RECORD EXTRACTS:
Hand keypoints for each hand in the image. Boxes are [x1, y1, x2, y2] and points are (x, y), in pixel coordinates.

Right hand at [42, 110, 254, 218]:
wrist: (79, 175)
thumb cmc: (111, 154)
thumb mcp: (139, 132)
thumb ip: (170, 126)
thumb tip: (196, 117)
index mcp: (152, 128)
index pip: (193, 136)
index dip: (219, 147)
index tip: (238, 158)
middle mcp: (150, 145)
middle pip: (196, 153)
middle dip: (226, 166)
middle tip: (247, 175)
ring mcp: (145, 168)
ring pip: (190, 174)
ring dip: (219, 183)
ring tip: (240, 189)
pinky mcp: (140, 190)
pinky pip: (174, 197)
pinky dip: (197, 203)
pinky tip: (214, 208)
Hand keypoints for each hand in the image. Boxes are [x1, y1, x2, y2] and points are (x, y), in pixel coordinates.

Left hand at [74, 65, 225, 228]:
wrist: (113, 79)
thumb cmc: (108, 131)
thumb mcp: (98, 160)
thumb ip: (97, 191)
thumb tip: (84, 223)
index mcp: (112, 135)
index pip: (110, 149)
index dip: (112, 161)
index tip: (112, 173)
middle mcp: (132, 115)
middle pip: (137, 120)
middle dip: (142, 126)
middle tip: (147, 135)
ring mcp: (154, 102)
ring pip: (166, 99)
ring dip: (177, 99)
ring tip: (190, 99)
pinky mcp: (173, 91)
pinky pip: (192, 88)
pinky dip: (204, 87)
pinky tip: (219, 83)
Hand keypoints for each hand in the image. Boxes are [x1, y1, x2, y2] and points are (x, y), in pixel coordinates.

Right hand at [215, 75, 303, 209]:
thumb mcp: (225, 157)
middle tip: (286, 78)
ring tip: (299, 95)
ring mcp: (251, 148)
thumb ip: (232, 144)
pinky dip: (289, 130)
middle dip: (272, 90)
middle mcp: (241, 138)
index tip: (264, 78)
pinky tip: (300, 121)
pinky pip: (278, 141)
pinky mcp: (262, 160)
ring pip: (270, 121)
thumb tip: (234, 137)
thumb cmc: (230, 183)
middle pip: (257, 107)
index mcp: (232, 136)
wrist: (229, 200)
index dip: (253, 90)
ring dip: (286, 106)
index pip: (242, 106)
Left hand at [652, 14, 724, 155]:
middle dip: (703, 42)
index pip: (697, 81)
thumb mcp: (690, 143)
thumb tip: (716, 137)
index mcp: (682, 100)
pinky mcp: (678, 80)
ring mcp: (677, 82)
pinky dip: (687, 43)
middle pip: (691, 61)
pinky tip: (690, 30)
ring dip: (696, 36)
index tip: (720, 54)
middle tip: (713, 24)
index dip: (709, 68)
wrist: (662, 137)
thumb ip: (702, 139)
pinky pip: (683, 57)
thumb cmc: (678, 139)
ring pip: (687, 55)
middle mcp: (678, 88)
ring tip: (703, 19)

EXERCISE GOAL: Reproduce all the entries above. Match them exactly.

OUTPUT:
Hand keypoints for each hand in the image. Boxes are [x1, y1, x2, y2] and points are (x, y), in pixel coordinates.

Right hand at [42, 110, 254, 218]:
wrist: (79, 175)
thumb cmc: (111, 154)
thumb mcp: (139, 132)
thumb ip: (170, 126)
thumb tip: (196, 117)
index mcp: (152, 128)
index pip: (193, 136)
index dip: (219, 147)
index tip: (238, 158)
middle mcp: (150, 145)
middle pip: (196, 153)
middle dip: (226, 166)
middle tip: (247, 175)
ring mcp: (145, 168)
ring pip: (190, 174)
ring dip: (219, 183)
ring tip: (240, 189)
pinky mcp: (140, 190)
pinky pip: (174, 197)
pinky dip: (197, 203)
pinky tip: (214, 208)
Hand keypoints for each hand in the image. Boxes are [x1, y1, x2, y2] and points are (x, y), in pixel coordinates.

Left hand at [74, 65, 225, 228]:
wrist: (113, 79)
thumb cmc: (108, 131)
thumb mcp: (98, 160)
thumb ip: (97, 191)
thumb tip: (84, 223)
index mcp: (112, 135)
index pip: (110, 149)
index dip: (112, 161)
index tip: (112, 173)
middle mcp: (132, 115)
middle pip: (137, 120)
middle dip: (142, 126)
middle tip: (147, 135)
ring mcp: (154, 102)
ring pip: (166, 99)
ring dip: (177, 99)
ring tip: (190, 99)
pinky mcp: (173, 91)
pinky pip: (192, 88)
pinky dip: (204, 87)
pinky tip: (219, 83)
Hand keypoints for each hand in the image. Boxes are [x1, y1, x2, y2] and points are (x, y), in pixel coordinates.

Right hand at [215, 75, 303, 209]:
thumb mcp: (225, 157)
middle tip: (286, 78)
ring tip: (299, 95)
ring mcp: (251, 148)
thumb ip: (232, 144)
pinky dip: (289, 130)
middle dip: (272, 90)
middle mcp: (241, 138)
index tip: (264, 78)
pinky tip: (300, 121)
pinky pip: (278, 141)
pinky mcp: (262, 160)
ring pip: (270, 121)
thumb tip: (234, 137)
thumb cmc: (230, 183)
middle pip: (257, 107)
index mcp: (232, 136)
wrist: (229, 200)
index dip: (253, 90)
ring dip: (286, 106)
index pip: (242, 106)
Left hand at [652, 14, 724, 155]:
middle dip: (703, 42)
index pip: (697, 81)
thumb mcp: (690, 143)
thumb tip: (716, 137)
index mcp: (682, 100)
pinky mcp: (678, 80)
ring mcp: (677, 82)
pinky dip: (687, 43)
middle pip: (691, 61)
pinky tip: (690, 30)
ring dip: (696, 36)
index tip: (720, 54)
middle tip: (713, 24)
index dip: (709, 68)
wrist: (662, 137)
thumb ip: (702, 139)
pinky pip: (683, 57)
thumb cmc: (678, 139)
ring pip: (687, 55)
middle mcp: (678, 88)
ring tip: (703, 19)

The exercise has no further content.